= Brief =
Lines from the beginning of the data below through the one containing "military base on" are to be printed exactly as they appear.

____ Information provided

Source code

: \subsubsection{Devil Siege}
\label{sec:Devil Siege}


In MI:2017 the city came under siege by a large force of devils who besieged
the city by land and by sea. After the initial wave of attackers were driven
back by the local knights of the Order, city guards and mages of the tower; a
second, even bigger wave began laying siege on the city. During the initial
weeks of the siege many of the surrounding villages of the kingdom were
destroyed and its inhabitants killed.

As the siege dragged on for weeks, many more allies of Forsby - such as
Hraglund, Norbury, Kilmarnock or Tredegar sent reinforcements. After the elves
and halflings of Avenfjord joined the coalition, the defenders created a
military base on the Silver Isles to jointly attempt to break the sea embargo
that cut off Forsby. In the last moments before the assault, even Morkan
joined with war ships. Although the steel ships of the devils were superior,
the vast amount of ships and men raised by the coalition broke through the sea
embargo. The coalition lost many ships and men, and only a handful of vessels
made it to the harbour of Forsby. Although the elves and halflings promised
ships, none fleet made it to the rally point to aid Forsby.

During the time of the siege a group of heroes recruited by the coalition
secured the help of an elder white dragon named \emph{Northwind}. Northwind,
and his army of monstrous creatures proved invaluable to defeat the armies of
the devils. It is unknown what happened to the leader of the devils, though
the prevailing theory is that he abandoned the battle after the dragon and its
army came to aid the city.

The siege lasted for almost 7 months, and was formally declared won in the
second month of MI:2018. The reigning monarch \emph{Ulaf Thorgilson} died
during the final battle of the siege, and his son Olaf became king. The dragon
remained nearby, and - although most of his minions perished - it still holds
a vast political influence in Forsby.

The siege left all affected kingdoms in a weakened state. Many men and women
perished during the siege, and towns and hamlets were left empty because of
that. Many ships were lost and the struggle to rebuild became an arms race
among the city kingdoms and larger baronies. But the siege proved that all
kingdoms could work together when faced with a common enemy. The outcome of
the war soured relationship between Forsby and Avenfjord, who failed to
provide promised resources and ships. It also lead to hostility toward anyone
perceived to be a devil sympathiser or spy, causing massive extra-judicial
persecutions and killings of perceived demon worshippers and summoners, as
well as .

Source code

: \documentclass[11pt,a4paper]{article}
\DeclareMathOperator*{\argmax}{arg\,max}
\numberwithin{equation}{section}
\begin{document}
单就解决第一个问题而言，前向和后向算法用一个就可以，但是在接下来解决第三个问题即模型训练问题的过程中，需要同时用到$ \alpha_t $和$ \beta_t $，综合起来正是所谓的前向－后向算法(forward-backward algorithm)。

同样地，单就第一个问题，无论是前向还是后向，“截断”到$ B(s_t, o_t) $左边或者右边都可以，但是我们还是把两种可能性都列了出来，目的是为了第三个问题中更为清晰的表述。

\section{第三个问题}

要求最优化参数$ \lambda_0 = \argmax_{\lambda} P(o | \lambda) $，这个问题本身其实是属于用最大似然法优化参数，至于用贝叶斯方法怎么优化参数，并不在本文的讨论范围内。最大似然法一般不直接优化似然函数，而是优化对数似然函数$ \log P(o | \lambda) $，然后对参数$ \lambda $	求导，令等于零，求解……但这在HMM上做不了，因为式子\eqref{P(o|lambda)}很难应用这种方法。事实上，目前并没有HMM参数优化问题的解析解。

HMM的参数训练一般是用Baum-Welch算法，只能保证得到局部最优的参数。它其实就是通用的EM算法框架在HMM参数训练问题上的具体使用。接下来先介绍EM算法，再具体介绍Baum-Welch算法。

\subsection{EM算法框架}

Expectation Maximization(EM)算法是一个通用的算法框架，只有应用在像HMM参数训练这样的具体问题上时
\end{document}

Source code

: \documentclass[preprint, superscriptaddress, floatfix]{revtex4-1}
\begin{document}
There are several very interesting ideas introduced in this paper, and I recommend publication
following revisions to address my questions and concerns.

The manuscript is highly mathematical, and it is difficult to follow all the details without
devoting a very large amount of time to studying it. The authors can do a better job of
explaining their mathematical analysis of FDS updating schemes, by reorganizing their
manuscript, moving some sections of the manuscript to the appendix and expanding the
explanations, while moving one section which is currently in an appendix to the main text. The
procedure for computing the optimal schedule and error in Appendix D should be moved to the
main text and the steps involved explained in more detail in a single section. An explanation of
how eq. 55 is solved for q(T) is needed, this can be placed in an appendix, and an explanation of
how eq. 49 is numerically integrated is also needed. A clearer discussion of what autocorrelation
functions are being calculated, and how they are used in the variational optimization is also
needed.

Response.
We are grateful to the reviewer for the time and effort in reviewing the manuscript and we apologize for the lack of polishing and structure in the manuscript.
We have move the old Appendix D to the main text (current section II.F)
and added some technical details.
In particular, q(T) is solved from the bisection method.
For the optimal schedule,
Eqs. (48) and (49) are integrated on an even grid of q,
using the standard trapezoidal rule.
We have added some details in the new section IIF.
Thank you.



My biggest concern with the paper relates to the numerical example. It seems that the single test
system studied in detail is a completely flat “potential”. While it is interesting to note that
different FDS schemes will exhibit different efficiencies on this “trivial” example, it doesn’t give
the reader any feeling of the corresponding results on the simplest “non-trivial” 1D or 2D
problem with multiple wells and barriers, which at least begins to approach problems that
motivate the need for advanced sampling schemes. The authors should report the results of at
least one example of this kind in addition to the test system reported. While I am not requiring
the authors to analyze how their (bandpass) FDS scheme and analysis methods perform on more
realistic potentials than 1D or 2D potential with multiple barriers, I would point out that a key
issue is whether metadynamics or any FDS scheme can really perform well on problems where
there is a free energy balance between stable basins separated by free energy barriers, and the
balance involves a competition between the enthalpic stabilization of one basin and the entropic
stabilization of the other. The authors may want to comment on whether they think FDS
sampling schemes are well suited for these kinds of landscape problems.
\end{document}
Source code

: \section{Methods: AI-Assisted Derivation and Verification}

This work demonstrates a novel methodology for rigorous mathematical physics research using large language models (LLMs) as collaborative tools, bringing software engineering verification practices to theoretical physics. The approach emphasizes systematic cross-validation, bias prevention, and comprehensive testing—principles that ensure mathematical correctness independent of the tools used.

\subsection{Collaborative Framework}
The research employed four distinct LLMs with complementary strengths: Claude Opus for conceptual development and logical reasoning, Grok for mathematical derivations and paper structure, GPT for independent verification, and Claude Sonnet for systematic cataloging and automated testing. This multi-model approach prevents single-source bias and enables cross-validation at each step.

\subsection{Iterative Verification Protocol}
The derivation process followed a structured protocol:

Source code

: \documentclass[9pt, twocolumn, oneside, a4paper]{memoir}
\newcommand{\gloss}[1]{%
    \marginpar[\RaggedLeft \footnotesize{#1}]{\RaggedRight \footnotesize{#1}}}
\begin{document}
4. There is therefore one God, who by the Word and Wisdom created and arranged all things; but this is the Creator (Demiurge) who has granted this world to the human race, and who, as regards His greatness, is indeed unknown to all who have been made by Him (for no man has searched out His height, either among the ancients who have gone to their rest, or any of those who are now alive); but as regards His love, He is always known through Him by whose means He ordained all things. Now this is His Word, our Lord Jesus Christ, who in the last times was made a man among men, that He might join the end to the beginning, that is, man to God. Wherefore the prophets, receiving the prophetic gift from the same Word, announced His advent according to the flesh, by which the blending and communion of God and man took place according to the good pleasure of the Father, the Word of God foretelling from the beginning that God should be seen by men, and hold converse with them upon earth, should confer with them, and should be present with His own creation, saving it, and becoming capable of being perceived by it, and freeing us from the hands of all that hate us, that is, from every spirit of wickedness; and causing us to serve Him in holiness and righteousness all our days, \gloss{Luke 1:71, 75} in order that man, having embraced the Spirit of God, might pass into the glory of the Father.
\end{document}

________

= Solution for this task =
Source code

: \subsubsection{Devil Siege}
\label{sec:Devil Siege}


In MI:2017 the city came under siege by a large force of devils who besieged
the city by land and by sea. After the initial wave of attackers were driven
back by the local knights of the Order, city guards and mages of the tower; a
second, even bigger wave began laying siege on the city. During the initial
weeks of the siege many of the surrounding villages of the kingdom were
destroyed and its inhabitants killed.

As the siege dragged on for weeks, many more allies of Forsby - such as
Hraglund, Norbury, Kilmarnock or Tredegar sent reinforcements. After the elves
and halflings of Avenfjord joined the coalition, the defenders created a
military base on the Silver Isles to jointly attempt to break the sea embargo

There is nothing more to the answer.